__Text section__.

┄┄┄┄┄┄┄┄┄┄

In 2015, when the biotech where she had been chief medical officer for four years got scooped up by Celgene for about $7 billion, Dr. Sheila Gujrathi took a step back and thought about her next move.
A Stanford- and Harvard-trained physician, Gujrathi had also worked at healthcare companies for more than 15 years, including at big names like Genentech and Bristol-Myers Squibb.
Gujrathi knew she wasn’t done with her career. She also realized two things. One, she wanted to start her own company. And she wanted to run it herself.
Today that is Gossamer Bio, a $1.2 billion biotech in San Diego focused on the science of the immune system, the human body’s defense against disease, as well as diseases of inflammation and cancer.
The company is named after the thin, delicate “gossamer” threads that tie different people together, in honor of the company’s relationships with everyone from its employees to patients.
It’s developing treatments for a severe sub-type of asthma, long-term sinus inflammation, chronic hives, a type of high blood pressure, inflammatory bowel disease, and more.
“What drew me to this was really building this from the ground up,” Gujrathi, today the co-founder and CEO of Gossamer Bio, told Business Insider.

┄┄┄┄┄┄┄┄┄┄

__What you need to do__.
a) Answer these questions about the Gossamer Bio article:
(i) For about how much did Celgene acquire the biotech where Gujrathi had been chief medical officer?
(ii) In which city is Gossamer Bio based?
(iii) What is the company named after?
b) Reproduce word for word the part of the Gossamer Bio article that opens with the words containing "In 2015, when" and closes with "inflammation and cancer.".

__Given data__.
┄┄┄┄┄┄┄┄┄┄

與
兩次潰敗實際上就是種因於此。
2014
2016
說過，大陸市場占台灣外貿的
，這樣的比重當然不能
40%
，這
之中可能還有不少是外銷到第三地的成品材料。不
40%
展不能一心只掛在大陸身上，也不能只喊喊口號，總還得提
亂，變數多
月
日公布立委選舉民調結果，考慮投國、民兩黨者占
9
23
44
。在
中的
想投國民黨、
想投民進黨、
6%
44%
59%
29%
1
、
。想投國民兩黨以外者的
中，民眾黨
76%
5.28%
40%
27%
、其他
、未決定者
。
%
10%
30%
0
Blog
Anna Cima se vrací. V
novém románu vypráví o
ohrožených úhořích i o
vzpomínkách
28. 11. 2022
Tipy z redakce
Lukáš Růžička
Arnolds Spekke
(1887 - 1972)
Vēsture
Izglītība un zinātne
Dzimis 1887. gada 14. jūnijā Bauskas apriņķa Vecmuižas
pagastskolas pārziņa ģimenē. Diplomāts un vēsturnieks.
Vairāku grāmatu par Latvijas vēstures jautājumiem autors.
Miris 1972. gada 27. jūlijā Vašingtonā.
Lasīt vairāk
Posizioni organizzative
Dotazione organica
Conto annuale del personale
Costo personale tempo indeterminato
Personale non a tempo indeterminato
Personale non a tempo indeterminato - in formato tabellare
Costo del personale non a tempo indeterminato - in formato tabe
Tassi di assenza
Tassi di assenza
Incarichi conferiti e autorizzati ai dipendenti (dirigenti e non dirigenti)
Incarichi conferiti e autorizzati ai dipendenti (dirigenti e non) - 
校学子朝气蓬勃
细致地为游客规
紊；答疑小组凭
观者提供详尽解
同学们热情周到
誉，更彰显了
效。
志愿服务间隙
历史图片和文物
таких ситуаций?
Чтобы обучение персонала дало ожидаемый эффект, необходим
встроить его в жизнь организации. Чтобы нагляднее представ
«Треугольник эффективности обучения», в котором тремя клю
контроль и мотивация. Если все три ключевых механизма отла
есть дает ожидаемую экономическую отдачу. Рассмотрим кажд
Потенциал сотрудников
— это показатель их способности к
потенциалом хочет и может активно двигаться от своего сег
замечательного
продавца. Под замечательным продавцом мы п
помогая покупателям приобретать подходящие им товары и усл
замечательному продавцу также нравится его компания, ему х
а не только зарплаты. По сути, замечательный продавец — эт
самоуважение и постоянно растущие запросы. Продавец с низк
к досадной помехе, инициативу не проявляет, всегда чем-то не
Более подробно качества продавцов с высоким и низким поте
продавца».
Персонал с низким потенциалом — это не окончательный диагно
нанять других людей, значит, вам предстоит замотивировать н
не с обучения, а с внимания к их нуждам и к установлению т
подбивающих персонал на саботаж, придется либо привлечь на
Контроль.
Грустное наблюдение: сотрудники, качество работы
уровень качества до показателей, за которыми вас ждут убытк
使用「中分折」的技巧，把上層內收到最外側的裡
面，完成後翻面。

┄┄┄┄┄┄┄┄┄┄

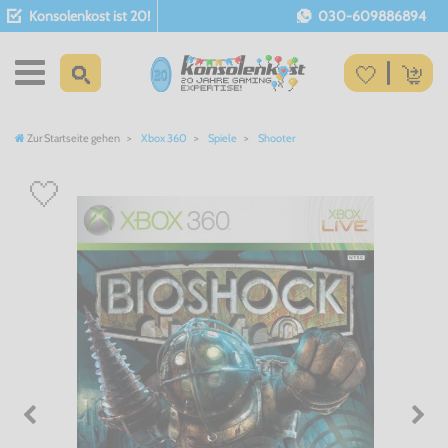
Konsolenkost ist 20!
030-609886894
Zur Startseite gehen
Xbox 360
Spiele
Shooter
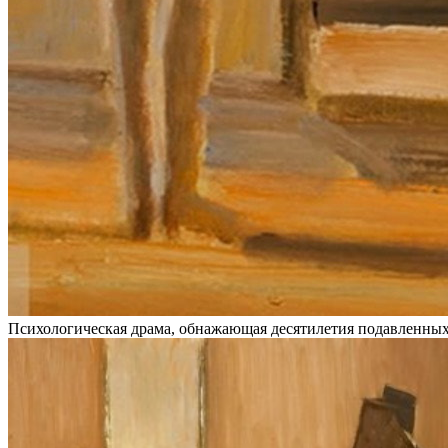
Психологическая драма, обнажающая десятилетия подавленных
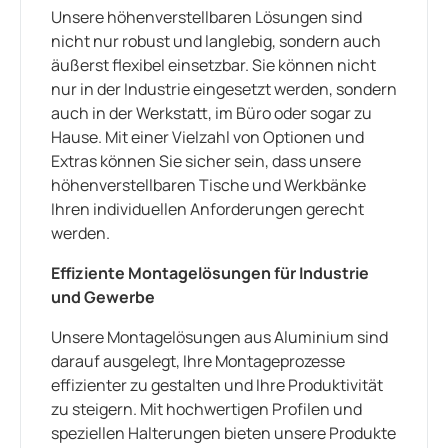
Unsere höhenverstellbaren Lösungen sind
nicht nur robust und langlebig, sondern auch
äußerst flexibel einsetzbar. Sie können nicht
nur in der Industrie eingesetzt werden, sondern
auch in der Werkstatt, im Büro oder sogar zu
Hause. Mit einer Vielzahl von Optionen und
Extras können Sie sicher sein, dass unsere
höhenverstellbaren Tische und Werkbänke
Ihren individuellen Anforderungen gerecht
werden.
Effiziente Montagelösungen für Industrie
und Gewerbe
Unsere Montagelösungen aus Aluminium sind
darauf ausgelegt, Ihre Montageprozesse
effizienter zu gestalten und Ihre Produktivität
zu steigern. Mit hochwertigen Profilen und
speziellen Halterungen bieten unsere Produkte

┄┄┄┄┄┄┄┄┄┄

__Task-by-task results__.
a)
(i) About $7 billion.
(ii) San Diego.
(iii) The thin, delicate "gossamer" threads that tie different people together.

b)
In 2015, when the biotech where she had been chief medical officer for four years got scooped up by Celgene for about $7 billion, Dr. Sheila Gujrathi took a step back and thought about her next move.
A Stanford- and Harvard-trained physician, Gujrathi had also worked at healthcare companies for more than 15 years, including at big names like Genentech and Bristol-Myers Squibb.
Gujrathi knew she wasn’t done with her career. She also realized two things. One, she wanted to start her own company. And she wanted to run it herself.
Today that is Gossamer Bio, a $1.2 billion biotech in San Diego focused on the science of the immune system, the human body’s defense against disease, as well as diseases of inflammation and cancer.